Since the table creates rational expressions for the {r,g,b} colors you
could easily (with the restriction that an image of that size would take
too long to render in Mathematica) create more colors by setting higher
values to n.
But what does this mean? Are there really that many visible colors on
your screen? What happens if you export the image?
This depends many things, e.g. on your os-settings.
So if you really want to know more, you have to tell more about what you
try to achieve and which things are not working for you.
Cheers
Patrick
On Sun, 2009-11-22 at 06:11 -0500, Roger Bagula wrote:
> http://en.wikipedia.org/wiki/Color_depth
>
> Does anyone know how to access thousand and millions of
> colors in Mathematica?
>
> Respectfully, Roger L. Bagula
> 11759 Waterhill Road, Lakeside,Ca 92040-2905,tel: 619-5610814 :
> http://www.google.com/profiles/Roger.Bagula
> alternative email: roger....@gmail.com
>
>
>
And you're right, my apologies... I stopped reading too soon, or stopped
paying attention.
(Sometimes it's "Short Attention-Span Theater", here.)
Bobby
On Wed, 25 Nov 2009 17:42:21 -0600, Patrick Scheibe
<psch...@trm.uni-leipzig.de> wrote:
> Hi,
>
> why do you quote just this sentence and not the one where I said that
> it's not clear what exactly this means?
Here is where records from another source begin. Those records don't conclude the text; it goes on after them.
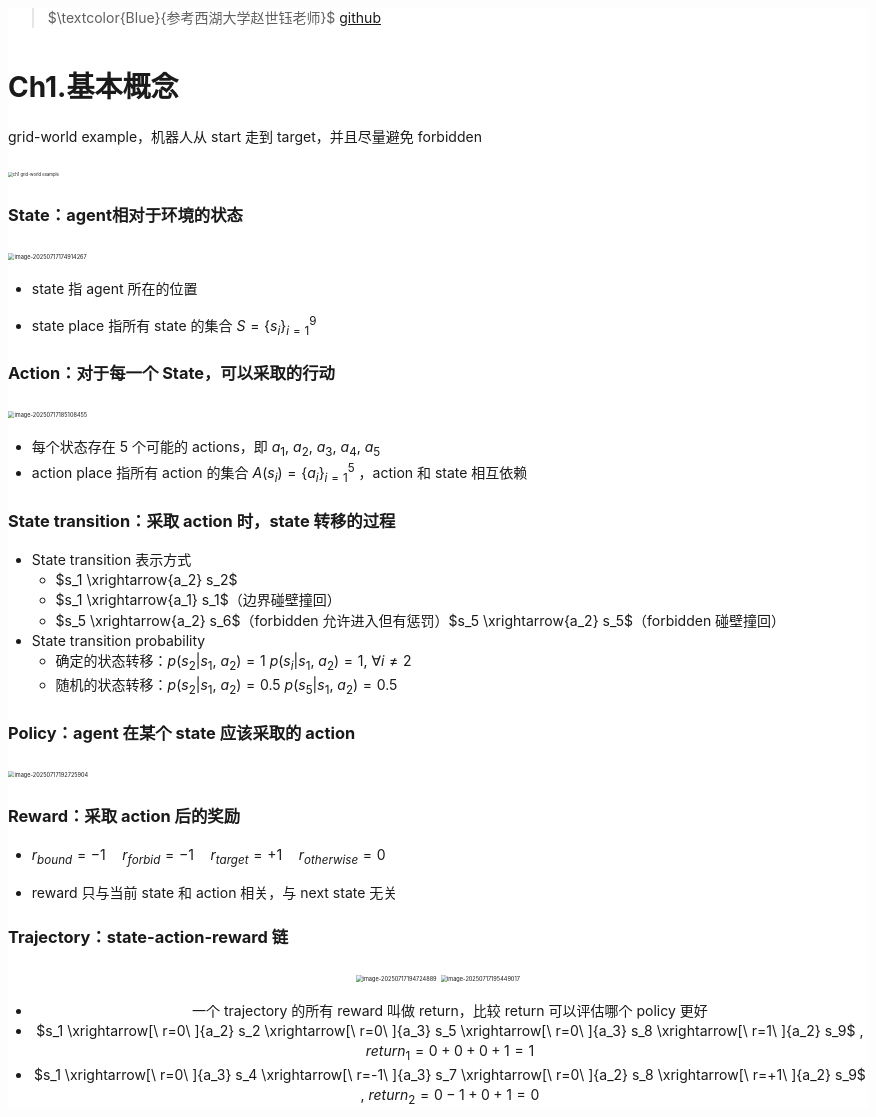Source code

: > $\textcolor{Blue}{参考西湖大学赵世钰老师}$ [github](https://github.com/MathFoundationRL/Book-Mathematical-Foundation-of-Reinforcement-Learning)

# Ch1.基本概念

grid-world example，机器人从 start 走到 target，并且尽量避免 forbidden

<img src="../photo/ch1 grid-world example.png" alt="ch1 grid-world example" style="zoom:30%;" />

### State：agent相对于环境的状态

<img src="../photo/ch1 state.png" alt="image-20250717174914267" style="zoom:40%;" />

- state 指 agent 所在的位置

- state place 指所有 state 的集合 $S=\{s_{i}\}_{i=1}^{9}$

### Action：对于每一个 State，可以采取的行动

<img src="../photo/ch1 action.png" alt="image-20250717185108455" style="zoom:40%;" />

- 每个状态存在 5 个可能的 actions，即 $a_1,\ a_2,\ a_3,\ a_4,\ a_5$
- action place 指所有 action 的集合 $A(s_i)=\{a_{i}\}_{i=1}^{5}$ ，action 和 state 相互依赖

### State transition：采取 action 时，state 转移的过程

- State transition 表示方式
  - $s_1 \xrightarrow{a_2} s_2$
  - $s_1 \xrightarrow{a_1} s_1$（边界碰壁撞回）
  - $s_5 \xrightarrow{a_2} s_6$（forbidden 允许进入但有惩罚）$s_5 \xrightarrow{a_2} s_5$（forbidden 碰壁撞回）
- State transition probability
  - 确定的状态转移：$p(s_2|s_1,\ a_2)=1$     $p(s_i|s_1,\ a_2)=1,\ \forall i \neq 2$
  - 随机的状态转移：$p(s_2|s_1,\ a_2)=0.5$     $p(s_5|s_1,\ a_2)=0.5$

### Policy：agent 在某个 state 应该采取的 action

<img src="../photo/ch1 policy.png" alt="image-20250717192725904" style="zoom:40%;" />

### Reward：采取 action 后的奖励

- $r_{bound}=-1 \quad r_{forbid}=-1 \quad r_{target}=+1 \quad r_{otherwise}=0$

- reward 只与当前 state 和 action 相关，与 next state 无关

### Trajectory：state-action-reward 链

<center>
  <img src="../photo/ch1 trajectory.png" alt="image-20250717194724889" style="zoom:40%;" />
  <img src="../photo/ch1 trajectory 2.png" alt="image-20250717195449017" style="zoom:40%;" />

- 一个 trajectory 的所有 reward 叫做 return，比较 return 可以评估哪个 policy 更好
- $s_1 \xrightarrow[\ r=0\ ]{a_2} s_2 \xrightarrow[\ r=0\ ]{a_3} s_5 \xrightarrow[\ r=0\ ]{a_3} s_8 \xrightarrow[\ r=1\ ]{a_2} s_9$ , $return_1 = 0 + 0 + 0 + 1 = 1$
- $s_1 \xrightarrow[\ r=0\ ]{a_3} s_4 \xrightarrow[\ r=-1\ ]{a_3} s_7 \xrightarrow[\ r=0\ ]{a_2} s_8 \xrightarrow[\ r=+1\ ]{a_2} s_9$ , $return_2 = 0 - 1 + 0 + 1 = 0$
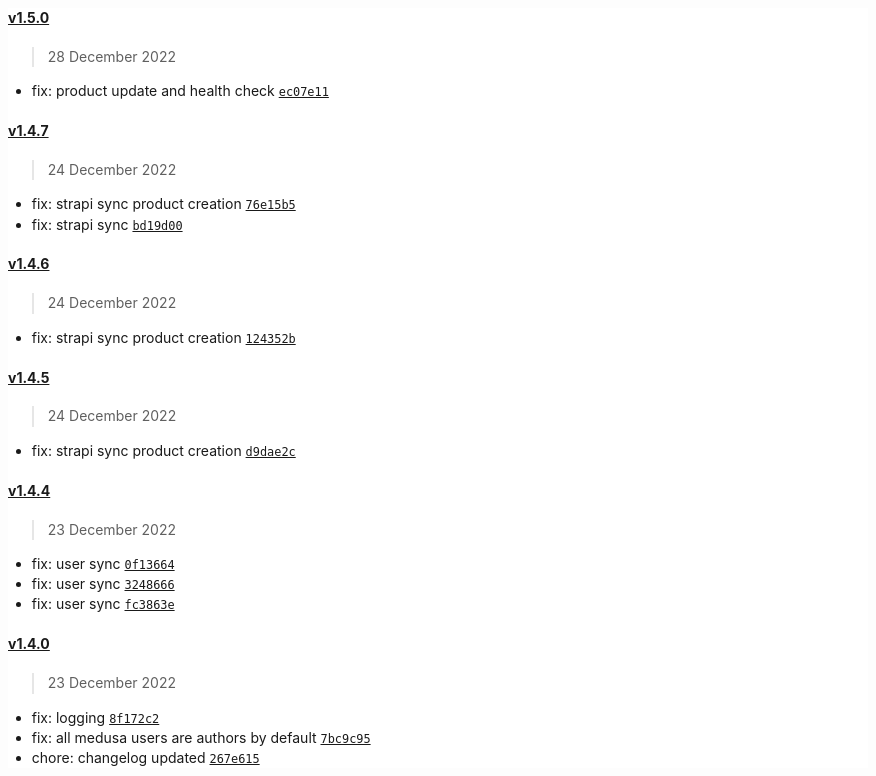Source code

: #### [v1.5.0](https://github.com/SGFGOV/medusa-plugin-strapi-ts/compare/v1.4.7...v1.5.0)

> 28 December 2022

- fix: product update and health check [`ec07e11`](https://github.com/SGFGOV/medusa-plugin-strapi-ts/commit/ec07e117f3432ee66d16d4b095a124db5df034d9)

#### [v1.4.7](https://github.com/SGFGOV/medusa-plugin-strapi-ts/compare/v1.4.6...v1.4.7)

> 24 December 2022

- fix: strapi sync product creation [`76e15b5`](https://github.com/SGFGOV/medusa-plugin-strapi-ts/commit/76e15b5a43372e696dacce13d636db7cf226f17b)
- fix: strapi sync [`bd19d00`](https://github.com/SGFGOV/medusa-plugin-strapi-ts/commit/bd19d00098b95fa92c2d2e078ebc48b1d5e32b8c)

#### [v1.4.6](https://github.com/SGFGOV/medusa-plugin-strapi-ts/compare/v1.4.5...v1.4.6)

> 24 December 2022

- fix: strapi sync product creation [`124352b`](https://github.com/SGFGOV/medusa-plugin-strapi-ts/commit/124352b09a74b78c49d0febbe4bb72124c621a28)

#### [v1.4.5](https://github.com/SGFGOV/medusa-plugin-strapi-ts/compare/v1.4.4...v1.4.5)

> 24 December 2022

- fix: strapi sync product creation [`d9dae2c`](https://github.com/SGFGOV/medusa-plugin-strapi-ts/commit/d9dae2ce9a3c54ed18de1472569dd679ac330f53)

#### [v1.4.4](https://github.com/SGFGOV/medusa-plugin-strapi-ts/compare/v1.4.0...v1.4.4)

> 23 December 2022

- fix: user sync [`0f13664`](https://github.com/SGFGOV/medusa-plugin-strapi-ts/commit/0f13664d25d07172f63f9c7fad71824711aa71eb)
- fix: user sync [`3248666`](https://github.com/SGFGOV/medusa-plugin-strapi-ts/commit/3248666775eba8ecfb771723b9c25036b93c38cf)
- fix: user sync [`fc3863e`](https://github.com/SGFGOV/medusa-plugin-strapi-ts/commit/fc3863e1ec25d5ebe6d30e90dd4a7ff150f25ee0)

#### [v1.4.0](https://github.com/SGFGOV/medusa-plugin-strapi-ts/compare/v1.3.9...v1.4.0)

> 23 December 2022

- fix: logging [`8f172c2`](https://github.com/SGFGOV/medusa-plugin-strapi-ts/commit/8f172c2166649fea6c94fb9aec5f1638dfe1ca98)
- fix: all medusa users are authors by default [`7bc9c95`](https://github.com/SGFGOV/medusa-plugin-strapi-ts/commit/7bc9c9538321d7c0210179d7c1ba837a64f92b2a)
- chore: changelog updated [`267e615`](https://github.com/SGFGOV/medusa-plugin-strapi-ts/commit/267e615c06a3961046420c8dc95cd0611b9d2ae6)
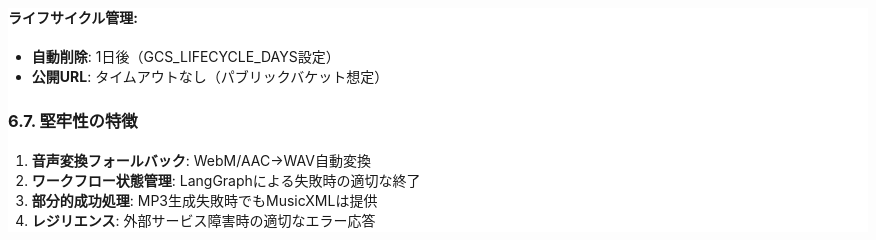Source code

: #### ライフサイクル管理:
- **自動削除**: 1日後（GCS_LIFECYCLE_DAYS設定）
- **公開URL**: タイムアウトなし（パブリックバケット想定）

### 6.7. 堅牢性の特徴

1. **音声変換フォールバック**: WebM/AAC→WAV自動変換
2. **ワークフロー状態管理**: LangGraphによる失敗時の適切な終了
3. **部分的成功処理**: MP3生成失敗時でもMusicXMLは提供
4. **レジリエンス**: 外部サービス障害時の適切なエラー応答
> But to make it clear: on my system
>
> img = With[{n = 16^2},
> ArrayFlatten[
> Partition[
> Table[{x, y, z}, {z, 0, 1, 1/(n - 1)}, {y, 0, 1, 1/(n - 1)}, {x,
> 0, 1, 1/(n - 1)}], Sqrt[n]]]] // Image[#, "Real"] &;
> Export["~/tmp/24bit.bmp", img, "ColorDepth" -> 24]
>
> results in an image which really has 256^3 different colors and *no*, I
> could not see the difference between adjacent pixels since my eyes are
> too bad. But Gimp told me that every pixel is different and
>
> img2 = Import["~/tmp/24bit.bmp"];
> Union@Flatten[img2[[1]], 1] // Dimensions
>
> {16777216, 3}
>
> looks promising too.
> I hope this was what Roger wanted to know.
>
> Cheers
> Patrick
>
>
> On Wed, 2009-11-25 at 16:53 -0600, DrMajorBob wrote:
>> > every pixel has different rgb-values. This means if you put n=16^2 you
>> > would have 256x256x256 colors...
>>
>> No... it means you'd have RGBColor with 256x256x256 distinct parameter
>> triplets. That doesn't prove they're all distinct, implemented COLORS.
>>
>> We could set n=1024^2 just as easily, but is there an implemented color
>> model (in Mathematica) with the required depth?
>>
>> Bobby
why do you quote just this sentence and not the one where I said that
it's not clear what exactly this means?
But to make it clear: on my system
img = With[{n = 16^2},
ArrayFlatten[
Partition[
Table[{x, y, z}, {z, 0, 1, 1/(n - 1)}, {y, 0, 1, 1/(n - 1)}, {x,
0, 1, 1/(n - 1)}], Sqrt[n]]]] // Image[#, "Real"] &;
Export["~/tmp/24bit.bmp", img, "ColorDepth" -> 24]
results in an image which really has 256^3 different colors and *no*, I
could not see the difference between adjacent pixels since my eyes are
too bad. But Gimp told me that every pixel is different and
img2 = Import["~/tmp/24bit.bmp"];
Union@Flatten[img2[[1]], 1] // Dimensions
{16777216, 3}
looks promising too.
I hope this was what Roger wanted to know.